The v2 json package changes the default behavior of Marshal and Unmarshal relative to the v1 json package to be more sensible. Some of these behavior changes have options and workarounds to opt into behavior similar to what v1 provided.

This table shows an overview of the changes:

v1 v2 Details
JSON object members are unmarshaled into a Go struct using a case-insensitive name match. JSON object members are unmarshaled into a Go struct using a case-sensitive name match. CaseSensitivity
When marshaling a Go struct, a struct field marked as omitempty is omitted if the field value is an empty Go value, which is defined as false, 0, a nil pointer, a nil interface value, and any empty array, slice, map, or string.
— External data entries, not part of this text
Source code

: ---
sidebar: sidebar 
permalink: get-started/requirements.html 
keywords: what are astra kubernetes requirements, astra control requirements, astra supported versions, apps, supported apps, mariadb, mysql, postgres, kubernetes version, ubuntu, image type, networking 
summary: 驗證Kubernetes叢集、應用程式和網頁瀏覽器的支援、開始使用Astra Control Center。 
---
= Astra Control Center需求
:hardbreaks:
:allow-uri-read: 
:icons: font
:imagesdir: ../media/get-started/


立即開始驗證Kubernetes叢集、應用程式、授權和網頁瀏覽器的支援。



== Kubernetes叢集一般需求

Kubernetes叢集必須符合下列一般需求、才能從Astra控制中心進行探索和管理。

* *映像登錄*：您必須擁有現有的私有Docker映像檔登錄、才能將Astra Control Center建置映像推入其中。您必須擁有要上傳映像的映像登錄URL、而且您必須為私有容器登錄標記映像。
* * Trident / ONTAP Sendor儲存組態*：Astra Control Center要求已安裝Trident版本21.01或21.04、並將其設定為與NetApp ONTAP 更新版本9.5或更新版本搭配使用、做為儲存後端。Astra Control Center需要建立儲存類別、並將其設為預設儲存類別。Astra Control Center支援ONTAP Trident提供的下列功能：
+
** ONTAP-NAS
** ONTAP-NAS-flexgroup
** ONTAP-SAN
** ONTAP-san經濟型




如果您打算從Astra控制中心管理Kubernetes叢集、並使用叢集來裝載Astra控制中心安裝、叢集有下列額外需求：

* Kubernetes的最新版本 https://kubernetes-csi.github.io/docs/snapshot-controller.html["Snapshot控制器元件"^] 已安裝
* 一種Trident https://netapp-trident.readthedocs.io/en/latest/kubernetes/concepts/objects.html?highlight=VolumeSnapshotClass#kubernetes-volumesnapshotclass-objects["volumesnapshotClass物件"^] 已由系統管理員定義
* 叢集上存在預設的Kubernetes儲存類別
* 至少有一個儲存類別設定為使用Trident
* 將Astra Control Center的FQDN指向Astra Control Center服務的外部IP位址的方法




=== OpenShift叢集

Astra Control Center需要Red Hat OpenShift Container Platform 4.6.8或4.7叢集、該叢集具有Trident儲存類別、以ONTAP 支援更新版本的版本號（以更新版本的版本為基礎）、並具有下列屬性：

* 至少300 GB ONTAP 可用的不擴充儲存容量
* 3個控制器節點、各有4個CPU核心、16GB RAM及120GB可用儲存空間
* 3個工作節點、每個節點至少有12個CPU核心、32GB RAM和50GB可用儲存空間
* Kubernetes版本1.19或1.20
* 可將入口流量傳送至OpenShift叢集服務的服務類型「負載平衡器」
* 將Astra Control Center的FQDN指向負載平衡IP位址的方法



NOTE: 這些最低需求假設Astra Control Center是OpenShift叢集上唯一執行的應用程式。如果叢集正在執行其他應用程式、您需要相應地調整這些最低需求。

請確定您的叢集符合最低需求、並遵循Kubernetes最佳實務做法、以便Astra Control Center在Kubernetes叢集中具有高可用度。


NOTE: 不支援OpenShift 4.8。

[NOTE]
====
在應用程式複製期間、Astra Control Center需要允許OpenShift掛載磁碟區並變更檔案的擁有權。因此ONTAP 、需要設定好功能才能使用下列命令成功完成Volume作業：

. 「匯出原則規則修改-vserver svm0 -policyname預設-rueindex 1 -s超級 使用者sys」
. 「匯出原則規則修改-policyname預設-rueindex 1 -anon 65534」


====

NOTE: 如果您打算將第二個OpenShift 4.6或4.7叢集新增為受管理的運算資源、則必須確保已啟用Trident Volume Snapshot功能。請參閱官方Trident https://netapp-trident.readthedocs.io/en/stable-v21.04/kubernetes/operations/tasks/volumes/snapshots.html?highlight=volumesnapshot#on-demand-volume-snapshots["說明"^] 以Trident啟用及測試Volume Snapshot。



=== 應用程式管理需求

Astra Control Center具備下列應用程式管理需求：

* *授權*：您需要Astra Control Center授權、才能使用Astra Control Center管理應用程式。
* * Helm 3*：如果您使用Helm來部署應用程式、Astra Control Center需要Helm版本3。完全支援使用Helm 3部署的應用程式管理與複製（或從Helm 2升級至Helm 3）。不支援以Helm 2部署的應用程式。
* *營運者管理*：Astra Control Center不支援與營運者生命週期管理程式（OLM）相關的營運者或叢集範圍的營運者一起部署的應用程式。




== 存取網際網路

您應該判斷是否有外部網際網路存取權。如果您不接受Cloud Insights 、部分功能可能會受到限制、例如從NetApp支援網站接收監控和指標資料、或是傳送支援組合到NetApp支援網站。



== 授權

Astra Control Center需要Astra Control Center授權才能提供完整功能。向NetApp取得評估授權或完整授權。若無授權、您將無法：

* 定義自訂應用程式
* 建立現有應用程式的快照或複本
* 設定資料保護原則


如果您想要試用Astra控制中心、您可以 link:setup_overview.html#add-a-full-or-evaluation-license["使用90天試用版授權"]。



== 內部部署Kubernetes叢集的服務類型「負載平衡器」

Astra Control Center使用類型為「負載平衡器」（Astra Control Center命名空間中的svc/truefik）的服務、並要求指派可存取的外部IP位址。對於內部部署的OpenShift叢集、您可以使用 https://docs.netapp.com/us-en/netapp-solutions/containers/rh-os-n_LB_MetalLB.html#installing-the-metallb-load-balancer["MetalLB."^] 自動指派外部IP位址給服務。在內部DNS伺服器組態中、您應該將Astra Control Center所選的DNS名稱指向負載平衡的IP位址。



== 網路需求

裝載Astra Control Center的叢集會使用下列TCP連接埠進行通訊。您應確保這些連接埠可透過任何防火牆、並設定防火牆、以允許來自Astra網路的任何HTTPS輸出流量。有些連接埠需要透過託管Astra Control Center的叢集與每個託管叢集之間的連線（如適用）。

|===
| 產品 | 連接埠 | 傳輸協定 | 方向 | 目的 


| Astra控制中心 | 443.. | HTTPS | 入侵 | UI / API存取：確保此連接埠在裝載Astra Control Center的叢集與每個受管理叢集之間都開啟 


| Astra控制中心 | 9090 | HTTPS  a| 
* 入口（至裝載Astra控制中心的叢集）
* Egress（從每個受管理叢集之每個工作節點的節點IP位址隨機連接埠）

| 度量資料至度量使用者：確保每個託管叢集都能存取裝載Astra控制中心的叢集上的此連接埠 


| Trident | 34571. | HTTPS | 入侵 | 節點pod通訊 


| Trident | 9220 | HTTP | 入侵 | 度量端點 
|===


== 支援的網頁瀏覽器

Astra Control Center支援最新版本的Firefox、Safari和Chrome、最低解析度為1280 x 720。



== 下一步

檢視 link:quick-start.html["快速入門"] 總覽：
When marshaling a Go struct, a struct field marked as omitempty is omitted if the field value would encode as an empty JSON value, which is defined as a JSON null, or an empty JSON string, object, or array. OmitEmptyOption
The string option does affect Go bools. The string option does not affect Go bools. StringOption
The string option does not recursively affect sub-values of the Go field value. The string option does recursively affect sub-values of the Go field value. StringOption
The string option sometimes accepts a JSON null escaped within a JSON string. The string option never accepts a JSON null escaped within a JSON string. StringOption
A nil Go slice is marshaled as a JSON null. A nil Go slice is marshaled as an empty JSON array. NilSlicesAndMaps
A nil Go map is marshaled as a JSON null. A nil Go map is marshaled as an empty JSON object. NilSlicesAndMaps
A Go array may be unmarshaled from a JSON array of any length. A Go array must be unmarshaled from a JSON array of the same length. Arrays
A Go byte array is represented as a JSON array of JSON numbers. A Go byte array is represented as a Base64-encoded JSON string. ByteArrays
MarshalJSON and UnmarshalJSON methods declared on a pointer receiver are inconsistently called. MarshalJSON and UnmarshalJSON methods declared on a pointer receiver are consistently called. PointerReceiver
A Go map is marshaled in a deterministic order. A Go map is marshaled in a non-deterministic order. MapDeterminism
JSON strings are encoded with HTML-specific characters being escaped. JSON strings are encoded without any characters being escaped (unless necessary). EscapeHTML
When marshaling, invalid UTF-8 within a Go string are silently replaced. When marshaling, invalid UTF-8 within a Go string results in an error. InvalidUTF8
When unmarshaling, invalid UTF-8 within a JSON string are silently replaced. When unmarshaling, invalid UTF-8 within a JSON string results in an error. InvalidUTF8
When marshaling, an error does not occur if the output JSON value contains objects with duplicate names. When marshaling, an error does occur if the output JSON value contains objects with duplicate names. DuplicateNames
When unmarshaling, an error does not occur if the input JSON value contains objects with duplicate names. When unmarshaling, an error does occur if the input JSON value contains objects with duplicate names. DuplicateNames
Unmarshaling a JSON null into a non-empty Go value inconsistently clears the value or does nothing. Unmarshaling a JSON null into a non-empty Go value always clears the value. MergeNull
Unmarshaling a JSON value into a non-empty Go value follows inconsistent and bizarre behavior. Unmarshaling a JSON value into a non-empty Go value always merges if the input is an object, and otherwise replaces. MergeComposite
A time.Duration is represented as a JSON number containing the decimal number of nanoseconds. A time.Duration is represented as a JSON string containing the formatted duration (e.g., "1h2m3.456s"). TimeDurations
Unmarshaling a JSON number into a Go float beyond its representation results in an error. Unmarshaling a JSON number into a Go float beyond its representation uses the closest representable value (e.g., ±math.MaxFloat). MaxFloats
A Go struct with only unexported fields can be serialized. A Go struct with only unexported fields cannot be serialized. EmptyStructs

See diff_test.go for details about every change.

Performance

One of the goals of the v2 module is to be more performant than v1, but not at the expense of correctness. In general, v2 is at performance parity with v1 for marshaling, but dramatically faster for unmarshaling.